We might be inching closer to a holy grail of medicine: an incredibly effective flu-killing drug that the virus can’t quickly adapt to. A new experimental treatment was able to rapidly reduce the flu virus in ferrets, but human trials are still a ways off.
Researchers at Georgia State and Emory University have spent the last few years trying to develop what they’ve billed as next-generation antivirals. One lead they’ve followed is a molecule that can attack and inhibit a wide variety of RNA viruses—including chikungunya, Zika, and influenza—called N4-hydroxycytidine (NHC). In animal experiments, at least, NHC seems to throw a big wrench into how an RNA virus replicates itself, leading to disastrous, fatal mutations.
A study with non-human primates, however, suggested that NHC wouldn’t easily be absorbed by the human body, limiting its potential effectiveness. So the researchers created different experimental drug candidates based on NHC that seem to get over this hurdle. And it’s one of these candidates, called EIDD-2801, that was tested out in ferrets for the new study, published Wednesday in Science Translational Medicine.
As luck would have it, ferrets are remarkably similar to people in how their bodies are attacked by the influenza viruses that infect us, making them an ideal animal model for flu research. For the researchers’ experiments, the ferrets were first infected with different types of flu—the kinds that cause us seasonal sniffles as well as the strain of flu behind a 2009 pandemic—then they were treated with varying oral doses of EIDD-2801 a day into exposure.
They found that EIDD-2801 was able to dramatically reduce the viral load of these flu strains “by multiple orders of magnitude” within a day’s time, along with alleviating fever and other symptoms of infection—with its performance being comparable to or better than an existing antiviral used to treat flu. And when EIDD-2801 was given to the ferrets immediately before and after flu exposure, it prevented illness from showing up at all. Experiments involving human lung tissue created in a petri dish found similar evidence of EIDD-2801’s lethality.
“The compound is highly efficacious against influenza,” senior study author Richard Plemper, a professor at Georgia State’s Institute for Biomedical Sciences, said in a release from the university. “It’s orally available, it’s broad spectrum against all influenza virus strains tested, and most important, it establishes a high barrier against viral escape from inhibition.”
RNA viruses are more genetically unstable than viruses that replicate using DNA. But this instability comes with a benefit, because they can quickly mutate into versions that resist the drugs and vaccines we would want to use on them. That’s why we need a new vaccine every year for seasonal flu, and it’s also why some current antivirals developed against the flu are already practically useless.

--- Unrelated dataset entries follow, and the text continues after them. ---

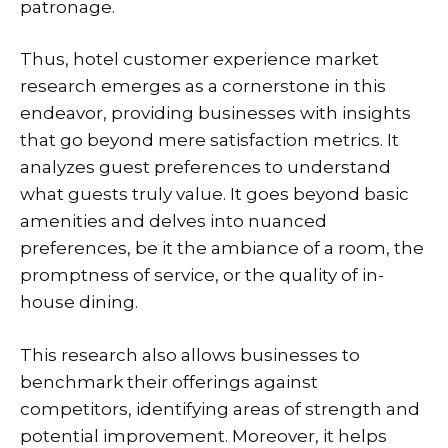
patronage.
Thus, hotel customer experience market
research emerges as a cornerstone in this
endeavor, providing businesses with insights
that go beyond mere satisfaction metrics. It
analyzes guest preferences to understand
what guests truly value. It goes beyond basic
amenities and delves into nuanced
preferences, be it the ambiance of a room, the
promptness of service, or the quality of in-
house dining.
This research also allows businesses to
benchmark their offerings against
competitors, identifying areas of strength and
potential improvement. Moreover, it helps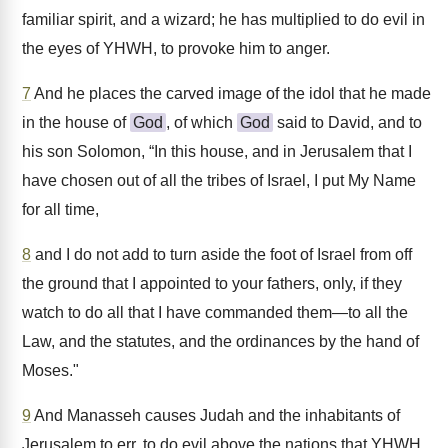
familiar spirit, and a wizard; he has multiplied to do evil in
the eyes of YHWH, to provoke him to anger.
7
And he places the carved image of the idol that he made
in the house of
God
, of which
God
said to David, and to
his son Solomon, “In this house, and in Jerusalem that I
have chosen out of all the tribes of Israel, I put My Name
for all time,
8
and I do not add to turn aside the foot of Israel from off
the ground that I appointed to your fathers, only, if they
watch to do all that I have commanded them—to all the
Law, and the statutes, and the ordinances by the hand of
Moses."
9
And Manasseh causes Judah and the inhabitants of
Jerusalem to err, to do evil above the nations that YHWH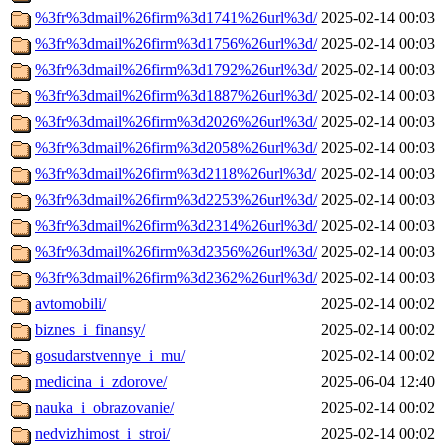
%3fr%3dmail%26firm%3d1741%26url%3d/
2025-02-14 00:03
%3fr%3dmail%26firm%3d1756%26url%3d/
2025-02-14 00:03
%3fr%3dmail%26firm%3d1792%26url%3d/
2025-02-14 00:03
%3fr%3dmail%26firm%3d1887%26url%3d/
2025-02-14 00:03
%3fr%3dmail%26firm%3d2026%26url%3d/
2025-02-14 00:03
%3fr%3dmail%26firm%3d2058%26url%3d/
2025-02-14 00:03
%3fr%3dmail%26firm%3d2118%26url%3d/
2025-02-14 00:03
%3fr%3dmail%26firm%3d2253%26url%3d/
2025-02-14 00:03
%3fr%3dmail%26firm%3d2314%26url%3d/
2025-02-14 00:03
%3fr%3dmail%26firm%3d2356%26url%3d/
2025-02-14 00:03
%3fr%3dmail%26firm%3d2362%26url%3d/
2025-02-14 00:03
avtomobili/
2025-02-14 00:02
biznes_i_finansy/
2025-02-14 00:02
gosudarstvennye_i_mu/
2025-02-14 00:02
medicina_i_zdorove/
2025-06-04 12:40
nauka_i_obrazovanie/
2025-02-14 00:02
nedvizhimost_i_stroi/
2025-02-14 00:02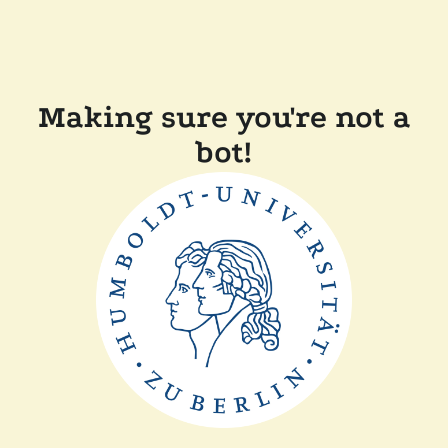
Making sure you're not a
bot!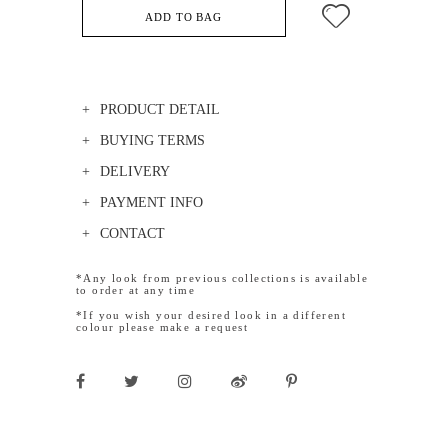
ADD TO BAG
PRODUCT DETAIL
BUYING TERMS
DELIVERY
PAYMENT INFO
CONTACT
*Any look from previous collections is available
to order at any time
*If you wish your desired look in a different
colour please make a request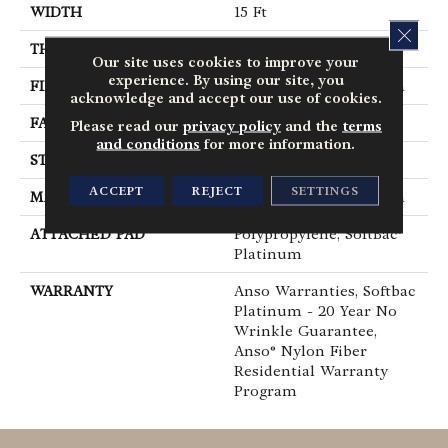
WIDTH
15 Ft
CLOS
THICKNESS
0.44 In
Our site uses cookies to improve your
experience. By using our site, you
FIBER
100% ANSO® BCF Nylon
acknowledge and accept our use of cookies.
FACE WEIGHT
40 Oz/yd²
Please read our
privacy policy
and the
terms
and conditions
for more information.
STYLE
Texture
ACCEPT
REJECT
SETTINGS
MATERIAL
100% ANSO® BCF Nylon
ATTACHED PAD
Polypropylene, SoftBac®
Platinum
WARRANTY
Anso Warranties, Softbac
Platinum - 20 Year No
Wrinkle Guarantee,
Anso® Nylon Fiber
Residential Warranty
Program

But when Plemper and his team sequenced the genomes of influenza viruses exposed to sublethal doses of EIDD-2801, they found no evidence of any beneficial mutations that might grant them resistance. That finding doesn’t mean the virus couldn’t become resistant to EIDD-2801 someday, but it does suggest it won’t be easy.
Still, as useful as ferrets are for studying flu, the real test of EIDD-2801 will have to come in clinical trials involving humans. Plemper and his co-authors say that such trials may get underway by next year.